私が「ワンダープロジェクトJ~機械の少年ピーノ(以下、WPJ)」(1994年)を制作していた頃、ほぼ同時に飯田馬之介さんはOVA「おいら宇宙の探鉱夫(以下”おいら~”)」を制作されていました。その頃、私と飯田さんは毎週のようにファミレスで仕事の打ち合わせや、情報交換、そして世間話をしていました。そして、その時に飯田さんから彼の作品である「おいら~」に対する想いをお聞きすることがありました。
- 出版社/メーカー: ソフトガレージ
- メディア: DVD
「おいら~」は御存じの方もいらっしゃっると思いますが、宇宙描写の緻密さからSFファンの間で非常に高い評価を受けたOVAでした。しかし、商業的には失敗に終わっており、全6話の構想がありながら制作されたのは2話分のみでした。以下、私の記憶の範囲ですが飯田さんが「おいら~」に込められていた想いの一部をご紹介します。
(もちろん当時の言葉とは違うかもしれませんが、内容はあってると思います。違ってたらゴメンね>飯田さんへ (^^ゞ))
『混迷し先が見えなくなった大人達の社会の中で、”働く喜び”を素直に受け止めようとする健気な少年を描きたかった』
「”働く”という、とても根源的で単純な喜びを少年(南部牛若)の目を通して描きたかった」と、飯田さんはそのような事をおっしゃってました。大人から仕事をまかせられ、責任というものを与えられ、そしてそれを失敗をしながらも一生懸命にこなし、大人に認められ育ってゆく…。いっけん普通の設定に聞こえますが、その普通のことに憧れる少年が今の時代(1994年当時)はちょっと少ないのではないか? 大人たちも社会の混迷を理由にその価値をちゃんと伝えてないのではないか? そんな普通のことの大切さをあえて宇宙で生まれ育った少年「牛若」に体験させることで「働くことの意味」を表現したいとおっしゃってました。なんか、混迷する今の日本を予言してたような気もします。その影響かどうかは分かりませんが、この頃の飯田さんはWPJ用の動画の受け渡し袋に「はたらけ」というメッセージを(おふざけで)つけて私に渡してました(笑)。(下の写真参照)

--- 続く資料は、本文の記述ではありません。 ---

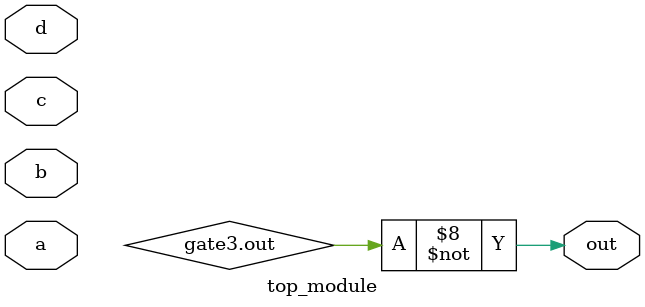
<source format=sv>
module top_module (
	input a, 
	input b,
	input c,
	input d,
	output out
);

wire w1, w2, w3, w4, w5, w6;

and gate1 (w1, a, b);
and gate2 (w2, c, d);
or gate3 (w3, w1, w2);

and gate4 (w4, a, b);
not gate5 (w5, c);
and gate6 (w6, gate5.out, d);
or gate7 (w7, w4, w6);

not gate8 (out, gate3.out);

endmodule

</source>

(ちなみに拙作のWPJの主人公のピーノの設定はこの頃飯田さんと話してた「少年」のイメージの影響を受けています)
(【誤】左:機械の少年ピーノ → 【正】右:機械の少年ピーノ)
『”おいら~”の最後の回で、少年の牛若に宇宙に広がる大海原を観せようと思うんです。宇宙で生まれ育ち、一度も地球の海を見たことがない少年が宇宙でそれを見て、ときめくんです』
このような話を聞いた時は、飯田さん的には設定の詳細はまだ決められてなかったようですが、でも、とにかく牛若に海を見せたい! とこだわっておられました。「海って、地球の海と見た目が同じものなんですか?」と私が訊くと、飯田さんは「はい」と答えられました。「宇宙で地球の海をどうやって表現するんだろう? あと、なんで宇宙で海を少年に見せたいんだろう?」当時の私は彼のそれらのこだわりに興味津津でした。そしてそのこだわりの秘密はいつか作品で知ることができるだろうとも思ってました。しかし、それを知ることはついにかないませんでした…。
その他にも、飯田さんは私に「おいら~」に対するたくさんの想いや構想を語ってくれました。しかし、残念ながら16年も前のことなので(彼には申し訳ないですが)ほとんど失念してしまいました。でも、何故か上記のふたつの想いだけは今でもはっきりと覚えているのです。何故か……。